In this project we applied genetic programming to solve OpenAI Gym Environments and compared its performance to RL models.
The paper with the complete evaluations, results and limitations of this project can be found here.
git clone git@github.com:AlekseyKorshuk/YaES.git
cd YaES
pip install -r requirements.txt
You can easily evaluate any GYM environment with our dash application. Just run the following command and open the link in your browser.
python3 dash_app.py
Evaluate PPO, MultiTree and Modi agents on the CartPole-v1 environment.
python3 evaluate.py
Why even try?
In most simple games the mapping from a state to an action can be expressed as closed-form function. It is a natural application of genetic programming and we leverage this technique to find the exact formula.
Genetic Programming is naturally applicable here. A mathematical formula can be expressed as a tree where root is the result of calculations, internal nodes are operations and terminal nodes are either the input variables (state of the game in our case) or functions without variables such as constants and random number generators.
Picture source: Wikipedia
For binary actions (do or don't do) we make a decision by checking whether the output is greater (do) or less (don't do) than zero. For continuous actions, such as the speed of a car, we return the output as it is.
We obtain the fitness by taking the reward after running our agents in a Gym.
Evolution of the usual tree doesn't scale to games with multiple outputs because it returns only single number. For that reason, we implemented modified individuals which return vector of outputs. For discrete games we apply argmax function and return the result as an action. In games with continuous actions we return the result unaltered.
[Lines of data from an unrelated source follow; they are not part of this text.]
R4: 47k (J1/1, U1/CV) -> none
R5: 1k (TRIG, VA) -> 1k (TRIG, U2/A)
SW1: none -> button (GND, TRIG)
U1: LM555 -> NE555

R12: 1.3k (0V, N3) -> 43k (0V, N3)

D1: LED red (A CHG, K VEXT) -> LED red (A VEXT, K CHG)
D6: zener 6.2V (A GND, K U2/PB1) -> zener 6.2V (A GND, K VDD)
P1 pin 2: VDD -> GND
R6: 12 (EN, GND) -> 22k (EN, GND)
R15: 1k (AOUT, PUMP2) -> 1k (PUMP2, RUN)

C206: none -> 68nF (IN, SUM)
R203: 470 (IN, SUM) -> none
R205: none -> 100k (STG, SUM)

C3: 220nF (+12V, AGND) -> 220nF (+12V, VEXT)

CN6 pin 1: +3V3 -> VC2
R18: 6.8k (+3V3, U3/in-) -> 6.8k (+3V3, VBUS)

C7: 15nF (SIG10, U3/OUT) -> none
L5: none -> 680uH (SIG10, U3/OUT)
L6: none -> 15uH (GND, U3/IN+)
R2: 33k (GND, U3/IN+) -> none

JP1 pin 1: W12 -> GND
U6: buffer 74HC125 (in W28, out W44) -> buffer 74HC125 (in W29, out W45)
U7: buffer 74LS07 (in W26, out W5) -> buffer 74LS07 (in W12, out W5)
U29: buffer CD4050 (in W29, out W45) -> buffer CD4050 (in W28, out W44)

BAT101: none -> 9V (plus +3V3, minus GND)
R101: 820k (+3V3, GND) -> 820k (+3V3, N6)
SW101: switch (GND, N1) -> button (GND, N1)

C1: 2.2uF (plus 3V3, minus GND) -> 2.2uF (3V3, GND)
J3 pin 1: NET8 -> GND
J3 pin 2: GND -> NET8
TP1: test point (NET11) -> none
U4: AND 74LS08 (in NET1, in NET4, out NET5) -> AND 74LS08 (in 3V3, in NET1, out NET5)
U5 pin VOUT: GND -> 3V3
Files with implementation:
agent/base.py
agent/modi.py
We implemented this idea with a slight modification. The authors of above mentioned paper suggest to add a special node which passes the result of their calculations to the parent (as usual), but also adds this result to the output vector. Each such node has an assigned number which specifies the index to which it will add the result.
Instead, we decided to separate these two functions. We add a special node called 'modi{index}' which passes its input to the parent without changes and adds this input to the output vector. This approach allowed us to simplify the implementation.
Files with implementation:
agent/base.py
agent/multi_tree.py
The idea is to create a bag of trees where each one is responsible for specific output index. Thus, for output vector with size N we have N populations. To obtain an action, we take i-th individual from each population, feed them the state of the game and collect outputs.